*** SUPPLIED PASSAGE ***
The parish is bounded by the parishes of Bandeiras to the north and west and Criação Velha to the south: a pie-shaped wedge that extends from the coast to the summit of Pico. The main regional E.R.1-2ª roadway travels along the coast into Madalena, from Baixio Grande in the northeast (at Bandeiras) to Sertão and Canada João Paulinho in the southwest (at the border with Criação Velha). Meanwhile, near the main medical centre, the E.R.3-2ª bisects the parish and continues to the centre of the island: the former Estrada Longitudanal. Finally, from the main square (Largo Cardeal Costa Nunes) a variant of the E.R.1-2ª continues to Bandeiras.

==Economy==
Agriculture, herding, dairy, vineyards, fishing, shipbuilding, and sawmilling have been the primary industries in the region since its creation. These activities were extended by civil construction, carpentry, hotels, restaurants, and other public services, with most of the half of the 20th century dedicated to tourism-related projects.
*** End of SUPPLIED PASSAGE ***
*** GIVEN INFORMATION ***
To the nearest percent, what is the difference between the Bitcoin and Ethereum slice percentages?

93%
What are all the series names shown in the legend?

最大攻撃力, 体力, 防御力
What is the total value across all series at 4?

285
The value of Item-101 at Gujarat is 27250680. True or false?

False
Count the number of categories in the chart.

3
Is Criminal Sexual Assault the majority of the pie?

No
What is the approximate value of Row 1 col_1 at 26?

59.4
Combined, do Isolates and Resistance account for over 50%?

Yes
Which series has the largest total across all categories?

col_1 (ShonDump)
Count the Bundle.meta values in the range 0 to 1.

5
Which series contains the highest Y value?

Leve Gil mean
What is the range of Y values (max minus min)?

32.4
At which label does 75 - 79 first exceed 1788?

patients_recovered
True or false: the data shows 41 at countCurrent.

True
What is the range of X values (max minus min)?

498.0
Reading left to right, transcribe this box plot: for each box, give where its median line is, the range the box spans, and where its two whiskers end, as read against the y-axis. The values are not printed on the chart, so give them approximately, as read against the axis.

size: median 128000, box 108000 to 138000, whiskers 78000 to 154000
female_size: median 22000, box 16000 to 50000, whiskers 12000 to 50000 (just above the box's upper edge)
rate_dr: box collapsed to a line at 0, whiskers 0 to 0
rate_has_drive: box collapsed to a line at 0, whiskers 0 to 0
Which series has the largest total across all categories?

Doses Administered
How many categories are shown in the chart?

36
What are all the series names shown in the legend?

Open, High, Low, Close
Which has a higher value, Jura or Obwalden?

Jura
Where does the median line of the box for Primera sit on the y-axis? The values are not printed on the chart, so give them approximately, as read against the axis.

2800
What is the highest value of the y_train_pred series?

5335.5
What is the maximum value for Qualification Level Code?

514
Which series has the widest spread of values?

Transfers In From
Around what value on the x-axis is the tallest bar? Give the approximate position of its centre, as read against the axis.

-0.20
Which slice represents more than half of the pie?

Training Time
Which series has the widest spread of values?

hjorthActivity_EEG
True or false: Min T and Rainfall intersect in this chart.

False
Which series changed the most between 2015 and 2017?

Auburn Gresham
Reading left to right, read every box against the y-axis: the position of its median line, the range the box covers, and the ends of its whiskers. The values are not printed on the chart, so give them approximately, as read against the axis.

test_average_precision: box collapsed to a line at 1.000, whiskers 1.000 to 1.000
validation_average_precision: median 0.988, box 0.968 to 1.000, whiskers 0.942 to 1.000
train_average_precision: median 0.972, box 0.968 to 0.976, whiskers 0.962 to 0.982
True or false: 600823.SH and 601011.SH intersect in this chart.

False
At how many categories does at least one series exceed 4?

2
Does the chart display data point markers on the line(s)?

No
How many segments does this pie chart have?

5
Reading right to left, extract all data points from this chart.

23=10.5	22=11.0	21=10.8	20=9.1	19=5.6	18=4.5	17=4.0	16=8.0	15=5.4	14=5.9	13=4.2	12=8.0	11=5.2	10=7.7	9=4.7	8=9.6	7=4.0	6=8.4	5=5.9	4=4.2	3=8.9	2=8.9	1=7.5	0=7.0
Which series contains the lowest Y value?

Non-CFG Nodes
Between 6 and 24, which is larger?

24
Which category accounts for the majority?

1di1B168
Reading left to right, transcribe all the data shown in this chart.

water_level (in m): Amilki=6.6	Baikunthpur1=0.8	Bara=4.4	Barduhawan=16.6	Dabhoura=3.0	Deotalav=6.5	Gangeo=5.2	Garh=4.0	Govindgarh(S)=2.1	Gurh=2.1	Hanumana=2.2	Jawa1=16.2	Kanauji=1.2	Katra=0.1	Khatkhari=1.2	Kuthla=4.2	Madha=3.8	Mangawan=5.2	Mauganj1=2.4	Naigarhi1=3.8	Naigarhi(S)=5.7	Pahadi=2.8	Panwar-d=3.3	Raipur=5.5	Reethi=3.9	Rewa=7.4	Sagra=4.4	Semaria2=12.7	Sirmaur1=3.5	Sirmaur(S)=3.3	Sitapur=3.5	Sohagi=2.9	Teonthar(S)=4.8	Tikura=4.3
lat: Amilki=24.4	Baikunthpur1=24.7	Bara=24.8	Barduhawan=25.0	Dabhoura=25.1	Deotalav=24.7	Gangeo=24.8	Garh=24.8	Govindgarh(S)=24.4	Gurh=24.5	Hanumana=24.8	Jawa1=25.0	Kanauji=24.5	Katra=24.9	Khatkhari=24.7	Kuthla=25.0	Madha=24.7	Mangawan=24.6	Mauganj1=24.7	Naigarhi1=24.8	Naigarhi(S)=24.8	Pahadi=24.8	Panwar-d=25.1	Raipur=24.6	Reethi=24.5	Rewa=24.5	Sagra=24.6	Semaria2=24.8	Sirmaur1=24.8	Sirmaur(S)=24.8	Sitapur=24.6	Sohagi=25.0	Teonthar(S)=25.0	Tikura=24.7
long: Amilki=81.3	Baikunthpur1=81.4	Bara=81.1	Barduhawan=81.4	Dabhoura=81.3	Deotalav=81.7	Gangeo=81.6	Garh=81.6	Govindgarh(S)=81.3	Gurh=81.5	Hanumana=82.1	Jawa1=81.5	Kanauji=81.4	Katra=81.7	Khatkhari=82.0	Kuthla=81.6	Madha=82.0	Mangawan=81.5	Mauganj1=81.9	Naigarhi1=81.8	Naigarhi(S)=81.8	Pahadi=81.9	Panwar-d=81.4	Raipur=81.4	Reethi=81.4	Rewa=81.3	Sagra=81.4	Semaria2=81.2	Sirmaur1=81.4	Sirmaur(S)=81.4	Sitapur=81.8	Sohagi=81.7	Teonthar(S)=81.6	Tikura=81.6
*** End of GIVEN INFORMATION ***
For each statement, say whether it agrees with the parish text, answering yes or no and quoting the exact words of the text that decide it. 1. The parish borders Criação Velha on the north. 2. The E.R.3-2ª runs on toward the middle of the island. 3. Shipbuilding has been one of the region's primary industries since its creation.

:: TASK RESULT ::
1. No: "Criação Velha to the south"
2. Yes: "the E.R.3-2ª bisects the parish and continues to the centre of the island"
3. Yes: "Agriculture, herding, dairy, vineyards, fishing, shipbuilding, and sawmilling have been the primary industries in the region since its creation"